34: This is very complex, and you think how could it ever happen. The tumor is able to invade through the basement membrane and blood vessel, it evades the immune system, travels to another site, extravasates through the blood vessel, sets up, and induces angiogenesis so it has a blood supply. The lesson is that mutations occurring all the time. Some of the early mutations in neoplastic transformation sets you up to be able to have more mutations. Once you have a p53 mutation, you are more likely to pass on mutations because you no longer have the ability to regulate when cells should apoptose.

35: Why do we get mutations? Carcinogens! There are chemical agents, direct (directly affect the DNA) or indirect (must undergo some metabolic transformation before they are carcinogenic) acting. They can be inhaled toxins like in cigarette smoke, things we put in our bellies or things we put on our skin. The ras gene is commonly affected by chemical carcinogens (dietary).

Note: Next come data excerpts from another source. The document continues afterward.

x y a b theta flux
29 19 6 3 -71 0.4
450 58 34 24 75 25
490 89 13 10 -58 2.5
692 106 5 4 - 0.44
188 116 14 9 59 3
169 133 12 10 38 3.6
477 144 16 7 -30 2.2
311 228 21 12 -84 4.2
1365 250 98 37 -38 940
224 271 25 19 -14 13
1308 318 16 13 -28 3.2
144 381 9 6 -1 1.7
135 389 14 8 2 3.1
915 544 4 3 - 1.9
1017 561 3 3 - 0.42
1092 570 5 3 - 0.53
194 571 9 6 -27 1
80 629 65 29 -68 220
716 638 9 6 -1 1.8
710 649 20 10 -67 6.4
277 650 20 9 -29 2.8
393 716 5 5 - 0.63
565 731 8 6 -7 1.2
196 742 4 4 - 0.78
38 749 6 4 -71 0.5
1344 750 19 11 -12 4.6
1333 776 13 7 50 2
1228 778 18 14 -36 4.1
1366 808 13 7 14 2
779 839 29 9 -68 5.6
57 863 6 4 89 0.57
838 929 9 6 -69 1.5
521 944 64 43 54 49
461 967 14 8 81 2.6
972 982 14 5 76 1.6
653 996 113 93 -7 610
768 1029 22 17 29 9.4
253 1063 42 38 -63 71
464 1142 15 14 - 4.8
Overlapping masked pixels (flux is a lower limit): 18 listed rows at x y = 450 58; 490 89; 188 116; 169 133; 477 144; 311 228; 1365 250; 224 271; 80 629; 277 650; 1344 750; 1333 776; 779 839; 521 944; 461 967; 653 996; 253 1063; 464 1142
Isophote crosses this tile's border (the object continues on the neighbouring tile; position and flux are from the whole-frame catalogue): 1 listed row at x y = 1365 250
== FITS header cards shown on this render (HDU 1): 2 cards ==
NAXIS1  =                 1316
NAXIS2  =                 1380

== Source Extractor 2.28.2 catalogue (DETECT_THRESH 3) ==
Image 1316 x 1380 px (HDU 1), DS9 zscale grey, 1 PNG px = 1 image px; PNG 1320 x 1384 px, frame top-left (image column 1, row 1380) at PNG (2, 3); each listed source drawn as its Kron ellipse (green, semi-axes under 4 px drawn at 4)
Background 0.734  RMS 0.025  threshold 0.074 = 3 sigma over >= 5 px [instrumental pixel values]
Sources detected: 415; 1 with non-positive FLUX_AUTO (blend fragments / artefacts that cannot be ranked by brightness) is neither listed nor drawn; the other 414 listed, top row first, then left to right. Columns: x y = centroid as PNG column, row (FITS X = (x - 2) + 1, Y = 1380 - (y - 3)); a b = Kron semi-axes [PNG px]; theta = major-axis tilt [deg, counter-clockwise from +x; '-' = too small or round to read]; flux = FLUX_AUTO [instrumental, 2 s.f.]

36: There are viral carcinogens. We have RNA viruses, HTLV-1 which is associated with leukemia. Hepatitis C virus is associated with hepatocellular carcinoma. DNA viruses, human papillomavirus is associated with cervical cancer, certain oropharyngeal squamous cell carcinomas, particularly tonsilar carcinomas. Epstein-Barr virus with nasopharyngeal carcinomas. Hep B virus with hepatocellular carcinoma.